"觀你虛懷若谷,深淺難測,那此戰也應該非你莫屬了?"一位老祖白眉微微上挑,語帶戲謔地言道。
"為何一定會是我?我們中的任何一人都可與之一戰。"陸隨風的話令三老的白眉聳動,白須微顫,肌膚如嬰的臉上溢滿了驚疑之色,可能嗎?
"哦?我等百年未出,破虛境怎會一下變成了隨處可見的大白萊?"三老祖滿面皆是不信之色。

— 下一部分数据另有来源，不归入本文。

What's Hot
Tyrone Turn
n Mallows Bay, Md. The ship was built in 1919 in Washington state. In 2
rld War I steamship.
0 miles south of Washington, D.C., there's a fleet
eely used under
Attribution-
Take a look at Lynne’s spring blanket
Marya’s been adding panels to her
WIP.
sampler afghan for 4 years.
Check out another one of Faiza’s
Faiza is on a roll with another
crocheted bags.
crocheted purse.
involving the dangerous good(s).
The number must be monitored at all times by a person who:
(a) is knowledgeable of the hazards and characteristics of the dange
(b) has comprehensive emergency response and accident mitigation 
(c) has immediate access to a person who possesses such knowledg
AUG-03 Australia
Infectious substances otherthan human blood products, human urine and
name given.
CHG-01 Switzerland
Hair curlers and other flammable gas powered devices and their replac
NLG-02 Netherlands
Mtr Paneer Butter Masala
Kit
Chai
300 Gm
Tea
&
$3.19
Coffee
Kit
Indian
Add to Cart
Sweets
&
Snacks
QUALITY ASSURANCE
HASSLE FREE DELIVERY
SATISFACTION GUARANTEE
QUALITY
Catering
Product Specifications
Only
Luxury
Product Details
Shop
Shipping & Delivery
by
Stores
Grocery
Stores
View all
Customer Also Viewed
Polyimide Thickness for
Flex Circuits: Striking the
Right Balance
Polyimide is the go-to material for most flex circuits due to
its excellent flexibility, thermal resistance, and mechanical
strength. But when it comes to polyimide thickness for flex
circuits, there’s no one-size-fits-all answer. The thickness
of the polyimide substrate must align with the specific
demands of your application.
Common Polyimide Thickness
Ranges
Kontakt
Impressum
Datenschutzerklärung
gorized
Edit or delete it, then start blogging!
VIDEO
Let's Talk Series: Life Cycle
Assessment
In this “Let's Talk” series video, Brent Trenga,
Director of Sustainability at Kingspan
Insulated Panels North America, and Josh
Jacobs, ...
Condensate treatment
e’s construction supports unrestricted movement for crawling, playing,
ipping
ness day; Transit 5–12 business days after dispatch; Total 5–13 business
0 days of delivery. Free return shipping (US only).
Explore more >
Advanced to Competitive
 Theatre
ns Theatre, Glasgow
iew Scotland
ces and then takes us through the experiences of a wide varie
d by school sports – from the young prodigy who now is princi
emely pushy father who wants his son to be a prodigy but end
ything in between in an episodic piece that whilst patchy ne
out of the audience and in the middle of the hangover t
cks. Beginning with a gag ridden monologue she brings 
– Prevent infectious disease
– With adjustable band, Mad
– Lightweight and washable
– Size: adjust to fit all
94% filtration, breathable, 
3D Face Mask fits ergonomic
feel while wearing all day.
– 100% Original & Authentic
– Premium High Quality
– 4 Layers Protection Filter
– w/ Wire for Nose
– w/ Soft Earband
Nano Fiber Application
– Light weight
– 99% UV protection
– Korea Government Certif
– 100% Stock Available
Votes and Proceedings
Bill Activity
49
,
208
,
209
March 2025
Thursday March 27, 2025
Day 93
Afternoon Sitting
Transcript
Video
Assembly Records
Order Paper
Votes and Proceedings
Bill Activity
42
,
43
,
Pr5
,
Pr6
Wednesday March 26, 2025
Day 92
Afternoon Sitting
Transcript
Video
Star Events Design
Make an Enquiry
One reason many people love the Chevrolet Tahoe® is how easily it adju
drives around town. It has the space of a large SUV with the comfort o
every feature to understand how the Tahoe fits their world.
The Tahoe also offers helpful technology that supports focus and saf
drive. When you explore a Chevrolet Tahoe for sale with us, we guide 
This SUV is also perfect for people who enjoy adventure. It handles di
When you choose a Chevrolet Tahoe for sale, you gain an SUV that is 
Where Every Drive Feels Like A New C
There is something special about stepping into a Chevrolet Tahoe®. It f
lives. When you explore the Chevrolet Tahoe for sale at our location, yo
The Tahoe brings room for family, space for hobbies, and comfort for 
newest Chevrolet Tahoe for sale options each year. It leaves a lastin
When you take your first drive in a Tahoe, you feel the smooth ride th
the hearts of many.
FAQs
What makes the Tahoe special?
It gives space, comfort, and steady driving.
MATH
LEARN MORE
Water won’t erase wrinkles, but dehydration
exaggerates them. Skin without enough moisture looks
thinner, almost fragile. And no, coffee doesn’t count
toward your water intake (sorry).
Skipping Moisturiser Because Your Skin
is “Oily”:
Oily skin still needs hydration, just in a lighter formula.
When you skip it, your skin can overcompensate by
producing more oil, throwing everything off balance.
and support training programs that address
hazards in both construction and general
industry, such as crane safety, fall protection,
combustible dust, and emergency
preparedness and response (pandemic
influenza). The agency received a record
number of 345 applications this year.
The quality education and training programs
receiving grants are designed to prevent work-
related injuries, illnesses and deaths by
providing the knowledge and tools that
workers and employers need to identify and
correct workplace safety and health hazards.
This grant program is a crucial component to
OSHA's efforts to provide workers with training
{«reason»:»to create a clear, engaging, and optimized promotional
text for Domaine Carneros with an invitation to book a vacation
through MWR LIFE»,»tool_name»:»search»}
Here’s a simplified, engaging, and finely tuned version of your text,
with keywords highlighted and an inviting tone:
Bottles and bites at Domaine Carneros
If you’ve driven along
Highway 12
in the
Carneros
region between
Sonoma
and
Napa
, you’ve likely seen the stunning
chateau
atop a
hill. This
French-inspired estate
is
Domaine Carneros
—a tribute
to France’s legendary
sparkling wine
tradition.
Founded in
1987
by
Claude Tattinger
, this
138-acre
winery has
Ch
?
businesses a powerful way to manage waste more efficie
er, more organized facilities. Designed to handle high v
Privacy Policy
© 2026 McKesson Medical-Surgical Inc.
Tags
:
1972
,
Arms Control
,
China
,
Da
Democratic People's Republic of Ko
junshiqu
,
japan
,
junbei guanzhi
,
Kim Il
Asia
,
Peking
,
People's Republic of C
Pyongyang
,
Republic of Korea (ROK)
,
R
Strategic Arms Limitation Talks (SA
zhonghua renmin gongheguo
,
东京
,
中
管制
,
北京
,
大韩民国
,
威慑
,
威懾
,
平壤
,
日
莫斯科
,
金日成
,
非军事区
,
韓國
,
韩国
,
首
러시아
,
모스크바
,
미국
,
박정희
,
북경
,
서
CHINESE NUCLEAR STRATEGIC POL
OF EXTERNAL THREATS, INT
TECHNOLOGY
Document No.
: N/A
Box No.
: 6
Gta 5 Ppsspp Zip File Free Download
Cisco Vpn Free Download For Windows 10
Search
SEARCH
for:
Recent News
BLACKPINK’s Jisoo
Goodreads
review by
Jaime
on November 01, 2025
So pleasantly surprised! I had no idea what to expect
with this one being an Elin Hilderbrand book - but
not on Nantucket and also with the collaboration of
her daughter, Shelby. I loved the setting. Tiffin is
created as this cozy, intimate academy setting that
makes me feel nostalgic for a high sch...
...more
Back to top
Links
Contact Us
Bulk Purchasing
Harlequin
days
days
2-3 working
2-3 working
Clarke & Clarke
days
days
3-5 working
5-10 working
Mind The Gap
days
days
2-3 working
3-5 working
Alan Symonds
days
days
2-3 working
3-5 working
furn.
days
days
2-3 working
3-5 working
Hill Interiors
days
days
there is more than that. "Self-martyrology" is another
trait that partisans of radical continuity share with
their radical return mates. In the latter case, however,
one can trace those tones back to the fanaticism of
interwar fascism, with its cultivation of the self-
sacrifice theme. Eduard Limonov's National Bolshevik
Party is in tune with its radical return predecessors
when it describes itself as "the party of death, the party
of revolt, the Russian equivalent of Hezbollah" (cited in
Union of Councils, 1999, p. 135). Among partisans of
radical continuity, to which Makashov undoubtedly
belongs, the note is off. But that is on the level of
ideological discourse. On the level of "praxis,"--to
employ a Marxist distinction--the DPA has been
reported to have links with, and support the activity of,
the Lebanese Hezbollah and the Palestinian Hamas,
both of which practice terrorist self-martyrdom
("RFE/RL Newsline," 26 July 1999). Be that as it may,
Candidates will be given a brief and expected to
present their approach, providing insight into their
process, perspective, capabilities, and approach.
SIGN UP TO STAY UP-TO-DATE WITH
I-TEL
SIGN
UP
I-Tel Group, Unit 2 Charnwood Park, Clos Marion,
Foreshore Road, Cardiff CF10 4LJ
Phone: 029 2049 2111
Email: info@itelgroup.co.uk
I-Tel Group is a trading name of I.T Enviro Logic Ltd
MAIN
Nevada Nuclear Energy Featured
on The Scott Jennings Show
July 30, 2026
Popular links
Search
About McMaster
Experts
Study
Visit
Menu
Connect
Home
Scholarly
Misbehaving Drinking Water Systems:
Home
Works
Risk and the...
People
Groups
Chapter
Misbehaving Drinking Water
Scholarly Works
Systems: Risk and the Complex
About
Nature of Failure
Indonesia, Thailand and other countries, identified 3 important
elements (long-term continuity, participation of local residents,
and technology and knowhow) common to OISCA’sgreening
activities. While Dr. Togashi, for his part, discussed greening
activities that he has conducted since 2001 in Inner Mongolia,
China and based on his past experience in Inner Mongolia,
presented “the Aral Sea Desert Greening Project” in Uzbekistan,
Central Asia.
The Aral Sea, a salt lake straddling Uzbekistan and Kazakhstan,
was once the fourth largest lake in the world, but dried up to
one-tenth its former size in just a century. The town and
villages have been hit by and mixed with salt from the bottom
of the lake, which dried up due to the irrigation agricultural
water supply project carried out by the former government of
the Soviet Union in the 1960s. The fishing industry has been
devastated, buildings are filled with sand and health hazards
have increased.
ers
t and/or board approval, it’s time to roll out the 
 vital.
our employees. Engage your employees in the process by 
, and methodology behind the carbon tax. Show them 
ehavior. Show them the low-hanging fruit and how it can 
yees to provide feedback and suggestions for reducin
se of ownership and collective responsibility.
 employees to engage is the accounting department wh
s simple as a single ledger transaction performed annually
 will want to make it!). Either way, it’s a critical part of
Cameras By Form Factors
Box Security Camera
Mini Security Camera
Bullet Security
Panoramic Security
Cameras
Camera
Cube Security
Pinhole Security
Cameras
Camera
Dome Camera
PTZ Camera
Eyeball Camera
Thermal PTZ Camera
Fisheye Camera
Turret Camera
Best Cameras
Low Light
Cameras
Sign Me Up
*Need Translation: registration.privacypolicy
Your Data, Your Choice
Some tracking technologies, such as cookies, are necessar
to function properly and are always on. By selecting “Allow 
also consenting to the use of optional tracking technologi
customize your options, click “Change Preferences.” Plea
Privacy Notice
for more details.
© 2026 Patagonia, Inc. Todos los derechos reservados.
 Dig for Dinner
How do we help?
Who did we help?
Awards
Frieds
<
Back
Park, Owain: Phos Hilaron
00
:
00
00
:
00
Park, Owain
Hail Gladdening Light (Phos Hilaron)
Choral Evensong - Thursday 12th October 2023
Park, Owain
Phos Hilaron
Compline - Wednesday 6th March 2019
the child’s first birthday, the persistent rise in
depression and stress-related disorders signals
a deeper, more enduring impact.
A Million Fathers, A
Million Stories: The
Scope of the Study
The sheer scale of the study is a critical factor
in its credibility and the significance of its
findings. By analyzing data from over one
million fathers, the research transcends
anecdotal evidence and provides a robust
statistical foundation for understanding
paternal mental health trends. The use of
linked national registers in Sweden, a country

"破虛境很高嗎?我怎不覺得?"陸隨風不以為然地搖搖頭,語出雷人地道。
嘶!這小子是真不懂,還是在故弄玄虛,或真是個深藏不露的高人。修至三老的這種層面,巳不會以貌取人,一旦探不清對方的虛實深淺,通常都會變得十分小心謹慎,否則也不會活了這許多歲月,仍然毫發未損的這般逍遙。只不過這小子弄得這般諱莫高深,反倒有些不敢輕下定論。
貴賓席上的眾人不知高臺的人在嘀咕些什么?為何遲遲不見雙方派人出埸開打,心中雖然不耐,卻也無人敢開口摧促動問,那絕對是惹火燒身,不定連命都保住。
"即然雙方都巳箭在弦上,如不打一埸,勢必很難收埸。不如切磋一下,沒必要非弄得你死我活,也讓我等開開眼界。"真還有不要命的角兒敢開口摧促,說出了眾人的心聲。舉目望去,竟還是那位惹不起的丹師殿主。
三位老祖聞言,彼此交換了一個眼色,其中一老朝前邁出一步,正是之前向丹師殿主施放水箭之人。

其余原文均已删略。